CLaRa: Bridging Retrieval and Generation with Continuous Latent Reasoning

Retrieval-augmented generation (RAG) enhances large language models (LLMs) with external knowledge but still suffers from long contexts and disjoint retrieval–generation optimization. In this work, we propose CLaRa (Continuous Latent Reasoning), a unified framework that performs embedding-based compression and joint optimization in a shared continuous space. To obtain semantically rich and retrievable compressed vectors, we introduce SCP, a key-preserving data synthesis framework using QA and paraphrase supervision. CLaRa then trains the reranker and generator end-to-end via a single language modeling loss, with gradients flowing through both modules using a differentiable top-k estimator. Theoretically, this unified optimization aligns retrieval relevance with answer quality.

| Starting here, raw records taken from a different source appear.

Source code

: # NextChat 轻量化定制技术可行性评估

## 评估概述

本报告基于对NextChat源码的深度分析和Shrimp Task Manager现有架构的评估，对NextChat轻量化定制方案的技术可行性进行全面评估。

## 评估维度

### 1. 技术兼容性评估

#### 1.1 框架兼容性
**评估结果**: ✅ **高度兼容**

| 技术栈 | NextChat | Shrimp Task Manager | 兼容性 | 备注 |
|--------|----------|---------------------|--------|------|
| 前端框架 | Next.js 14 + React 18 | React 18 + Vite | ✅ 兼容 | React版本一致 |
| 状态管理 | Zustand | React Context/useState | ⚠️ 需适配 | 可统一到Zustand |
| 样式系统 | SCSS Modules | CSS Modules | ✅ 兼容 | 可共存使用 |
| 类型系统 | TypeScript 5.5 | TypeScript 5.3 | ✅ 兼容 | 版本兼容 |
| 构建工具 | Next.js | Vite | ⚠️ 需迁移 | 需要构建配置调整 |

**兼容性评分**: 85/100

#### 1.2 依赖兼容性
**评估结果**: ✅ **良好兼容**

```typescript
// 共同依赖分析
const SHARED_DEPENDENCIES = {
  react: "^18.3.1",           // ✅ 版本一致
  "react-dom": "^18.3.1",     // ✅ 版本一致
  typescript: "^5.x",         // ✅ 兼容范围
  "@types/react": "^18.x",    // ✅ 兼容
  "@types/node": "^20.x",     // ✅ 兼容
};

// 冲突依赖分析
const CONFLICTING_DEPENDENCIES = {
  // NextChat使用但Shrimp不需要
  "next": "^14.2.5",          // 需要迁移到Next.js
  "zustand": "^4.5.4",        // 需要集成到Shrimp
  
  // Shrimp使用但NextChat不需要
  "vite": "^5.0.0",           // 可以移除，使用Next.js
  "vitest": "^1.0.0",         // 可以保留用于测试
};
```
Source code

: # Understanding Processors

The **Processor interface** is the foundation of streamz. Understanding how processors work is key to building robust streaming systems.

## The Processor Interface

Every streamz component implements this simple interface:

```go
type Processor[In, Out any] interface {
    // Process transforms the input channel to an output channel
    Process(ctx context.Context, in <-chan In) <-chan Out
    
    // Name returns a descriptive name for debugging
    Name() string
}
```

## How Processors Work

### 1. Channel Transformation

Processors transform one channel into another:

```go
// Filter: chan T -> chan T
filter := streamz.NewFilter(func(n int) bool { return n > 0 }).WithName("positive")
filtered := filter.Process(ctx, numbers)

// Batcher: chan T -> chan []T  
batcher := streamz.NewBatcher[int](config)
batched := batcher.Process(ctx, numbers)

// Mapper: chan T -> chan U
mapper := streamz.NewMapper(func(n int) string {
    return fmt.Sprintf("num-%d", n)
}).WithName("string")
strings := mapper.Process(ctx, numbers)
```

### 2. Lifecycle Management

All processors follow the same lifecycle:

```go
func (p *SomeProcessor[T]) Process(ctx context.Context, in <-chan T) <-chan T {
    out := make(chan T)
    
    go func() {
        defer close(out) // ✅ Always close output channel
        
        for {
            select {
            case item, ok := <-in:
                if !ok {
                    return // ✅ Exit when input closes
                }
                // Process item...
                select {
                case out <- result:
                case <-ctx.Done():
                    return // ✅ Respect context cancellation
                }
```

Our Key Insight: Shared Continuous Representations. Towards tackling this issue, we propose a unified framework that performs retrieval and generation over shared continuous document representations as shown in Fig 1. Instead of maintaining separate embeddings and raw text, we encode documents once into compact memory-token representations that serve both purposes. A central motivation behind this design is that supervised retrieval training typically relies on relevance-labeled data, which is scarce and often domain-specific. To overcome this limitation, we propagate the next-token prediction (NTP) loss from the generator to the retriever, providing a weakly supervised signal that naturally adapts retrieval to downstream generation objectives. This mechanism allows the retriever to learn which documents truly enhance answer generation rather than relying on surface-level similarity. Moreover, continuous representations and joint optimization are inherently complementary: continuous encodings make the retrieval process differentiable, while joint training aligns both modules within a shared semantic space optimized for reasoning.